▶ [Problem description]: I need the lines below from the one with "Q. Can students" down to the one with "COMMITTED TO QUALITY, CARE AND SUCCESS" reproduced exactly, both ends included, and nothing else.

▶ [Saved entries]:
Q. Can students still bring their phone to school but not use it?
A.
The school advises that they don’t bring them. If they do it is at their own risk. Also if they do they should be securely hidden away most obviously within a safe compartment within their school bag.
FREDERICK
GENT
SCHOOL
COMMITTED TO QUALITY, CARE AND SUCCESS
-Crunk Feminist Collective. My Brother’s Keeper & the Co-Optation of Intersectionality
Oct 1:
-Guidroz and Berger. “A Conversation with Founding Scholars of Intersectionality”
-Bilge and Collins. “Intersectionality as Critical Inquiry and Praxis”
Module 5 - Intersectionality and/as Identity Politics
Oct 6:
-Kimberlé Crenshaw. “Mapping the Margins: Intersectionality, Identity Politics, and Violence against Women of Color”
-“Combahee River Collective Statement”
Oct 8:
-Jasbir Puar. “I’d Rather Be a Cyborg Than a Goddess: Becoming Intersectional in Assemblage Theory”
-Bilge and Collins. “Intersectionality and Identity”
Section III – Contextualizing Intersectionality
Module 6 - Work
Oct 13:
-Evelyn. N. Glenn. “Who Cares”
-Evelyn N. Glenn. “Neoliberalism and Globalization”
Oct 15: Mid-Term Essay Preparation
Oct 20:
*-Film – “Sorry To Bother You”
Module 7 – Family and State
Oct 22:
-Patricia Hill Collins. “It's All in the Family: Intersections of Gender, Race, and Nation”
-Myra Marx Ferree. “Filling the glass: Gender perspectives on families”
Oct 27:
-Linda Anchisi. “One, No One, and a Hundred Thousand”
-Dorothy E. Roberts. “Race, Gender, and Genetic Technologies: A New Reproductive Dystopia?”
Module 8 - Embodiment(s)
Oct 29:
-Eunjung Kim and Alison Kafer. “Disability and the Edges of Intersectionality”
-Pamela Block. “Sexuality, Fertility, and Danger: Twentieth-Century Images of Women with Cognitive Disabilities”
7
* * *
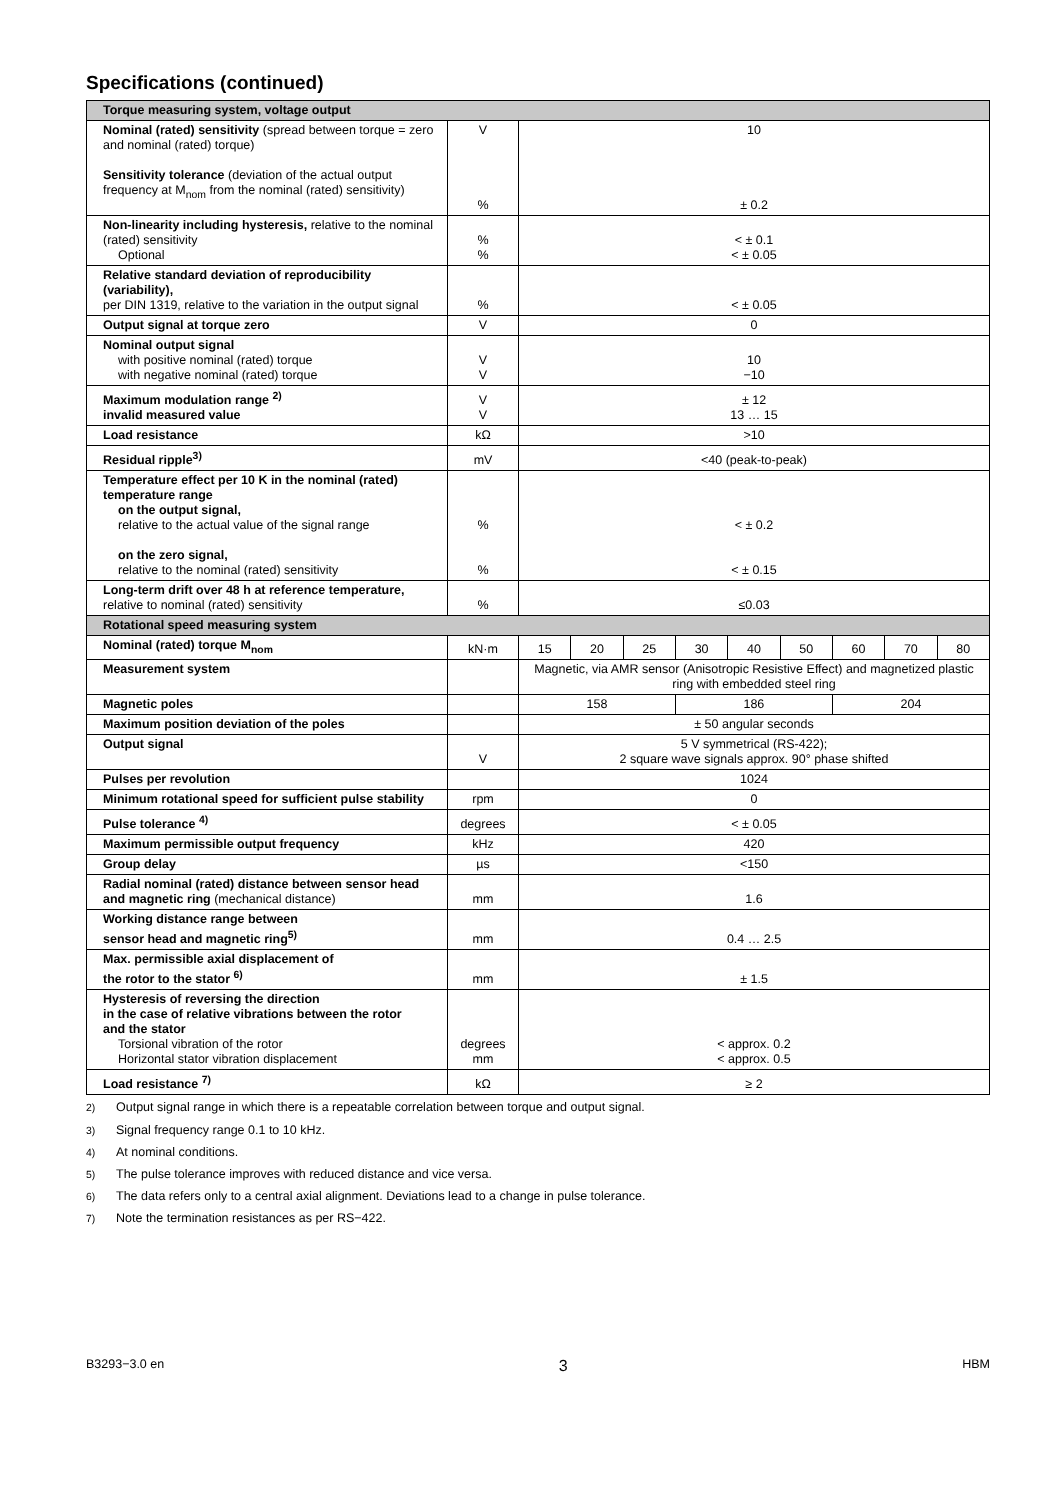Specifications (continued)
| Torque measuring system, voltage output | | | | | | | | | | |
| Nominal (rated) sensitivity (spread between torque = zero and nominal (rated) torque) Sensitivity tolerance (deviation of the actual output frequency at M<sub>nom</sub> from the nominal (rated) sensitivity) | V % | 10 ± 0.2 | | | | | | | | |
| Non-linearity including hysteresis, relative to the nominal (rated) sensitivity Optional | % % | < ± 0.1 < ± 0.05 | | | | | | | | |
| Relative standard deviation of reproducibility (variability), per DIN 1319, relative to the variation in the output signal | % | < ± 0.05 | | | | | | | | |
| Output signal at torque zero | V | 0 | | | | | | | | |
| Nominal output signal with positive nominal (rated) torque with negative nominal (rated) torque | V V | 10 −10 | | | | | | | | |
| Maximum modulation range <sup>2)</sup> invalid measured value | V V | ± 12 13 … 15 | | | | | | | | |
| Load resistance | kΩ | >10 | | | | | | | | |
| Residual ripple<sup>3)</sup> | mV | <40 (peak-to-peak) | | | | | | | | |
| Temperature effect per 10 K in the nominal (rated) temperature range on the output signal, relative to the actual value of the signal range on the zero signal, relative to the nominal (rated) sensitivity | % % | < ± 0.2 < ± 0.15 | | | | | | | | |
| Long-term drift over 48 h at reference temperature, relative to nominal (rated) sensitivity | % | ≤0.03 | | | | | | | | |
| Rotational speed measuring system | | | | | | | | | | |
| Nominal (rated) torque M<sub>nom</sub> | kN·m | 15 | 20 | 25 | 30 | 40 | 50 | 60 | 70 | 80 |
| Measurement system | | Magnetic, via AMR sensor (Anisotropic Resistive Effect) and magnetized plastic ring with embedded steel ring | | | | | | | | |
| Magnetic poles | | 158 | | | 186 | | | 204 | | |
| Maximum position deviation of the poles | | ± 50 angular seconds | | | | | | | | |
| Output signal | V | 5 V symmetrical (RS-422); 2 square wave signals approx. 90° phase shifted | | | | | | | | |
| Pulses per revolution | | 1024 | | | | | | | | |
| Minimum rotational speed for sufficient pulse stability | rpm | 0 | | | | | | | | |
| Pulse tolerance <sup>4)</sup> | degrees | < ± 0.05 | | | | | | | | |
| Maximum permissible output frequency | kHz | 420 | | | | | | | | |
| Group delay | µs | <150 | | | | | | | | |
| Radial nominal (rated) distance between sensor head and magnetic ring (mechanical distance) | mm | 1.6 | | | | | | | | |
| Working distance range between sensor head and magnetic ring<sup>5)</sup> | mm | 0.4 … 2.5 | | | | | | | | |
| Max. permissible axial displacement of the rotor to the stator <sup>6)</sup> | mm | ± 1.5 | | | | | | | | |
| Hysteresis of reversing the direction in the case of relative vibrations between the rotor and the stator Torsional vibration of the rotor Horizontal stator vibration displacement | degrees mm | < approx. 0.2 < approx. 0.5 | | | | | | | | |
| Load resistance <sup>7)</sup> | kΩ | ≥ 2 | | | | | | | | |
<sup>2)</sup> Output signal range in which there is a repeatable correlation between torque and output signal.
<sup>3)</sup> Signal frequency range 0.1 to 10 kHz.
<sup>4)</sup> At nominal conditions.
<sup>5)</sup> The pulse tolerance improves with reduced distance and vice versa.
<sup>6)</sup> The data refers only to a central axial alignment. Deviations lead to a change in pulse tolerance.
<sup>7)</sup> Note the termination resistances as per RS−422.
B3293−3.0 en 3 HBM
==
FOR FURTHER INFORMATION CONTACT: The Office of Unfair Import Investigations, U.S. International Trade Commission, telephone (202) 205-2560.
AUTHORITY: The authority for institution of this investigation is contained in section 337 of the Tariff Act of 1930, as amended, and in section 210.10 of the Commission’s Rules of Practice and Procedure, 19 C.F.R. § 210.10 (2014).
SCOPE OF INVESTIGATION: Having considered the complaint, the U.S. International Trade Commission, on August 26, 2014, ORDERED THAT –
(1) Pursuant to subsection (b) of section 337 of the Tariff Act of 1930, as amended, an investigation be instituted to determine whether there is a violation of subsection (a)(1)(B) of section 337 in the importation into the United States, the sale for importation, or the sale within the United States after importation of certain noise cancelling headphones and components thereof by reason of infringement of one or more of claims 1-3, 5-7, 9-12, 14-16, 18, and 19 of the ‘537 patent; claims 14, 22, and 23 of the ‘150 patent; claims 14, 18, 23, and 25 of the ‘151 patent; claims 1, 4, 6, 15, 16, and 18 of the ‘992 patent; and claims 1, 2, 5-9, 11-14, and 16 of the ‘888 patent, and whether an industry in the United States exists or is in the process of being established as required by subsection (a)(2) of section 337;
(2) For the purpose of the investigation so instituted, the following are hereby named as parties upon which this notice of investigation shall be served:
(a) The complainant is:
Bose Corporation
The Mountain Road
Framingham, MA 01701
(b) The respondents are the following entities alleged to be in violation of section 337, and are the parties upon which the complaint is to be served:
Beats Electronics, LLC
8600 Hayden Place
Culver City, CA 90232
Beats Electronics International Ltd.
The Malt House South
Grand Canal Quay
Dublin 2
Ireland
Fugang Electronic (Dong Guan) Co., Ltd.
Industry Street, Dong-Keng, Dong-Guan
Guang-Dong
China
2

▶ [Your response]:
Q. Can students still bring their phone to school but not use it?
A.
The school advises that they don’t bring them. If they do it is at their own risk. Also if they do they should be securely hidden away most obviously within a safe compartment within their school bag.
FREDERICK
GENT
SCHOOL
COMMITTED TO QUALITY, CARE AND SUCCESS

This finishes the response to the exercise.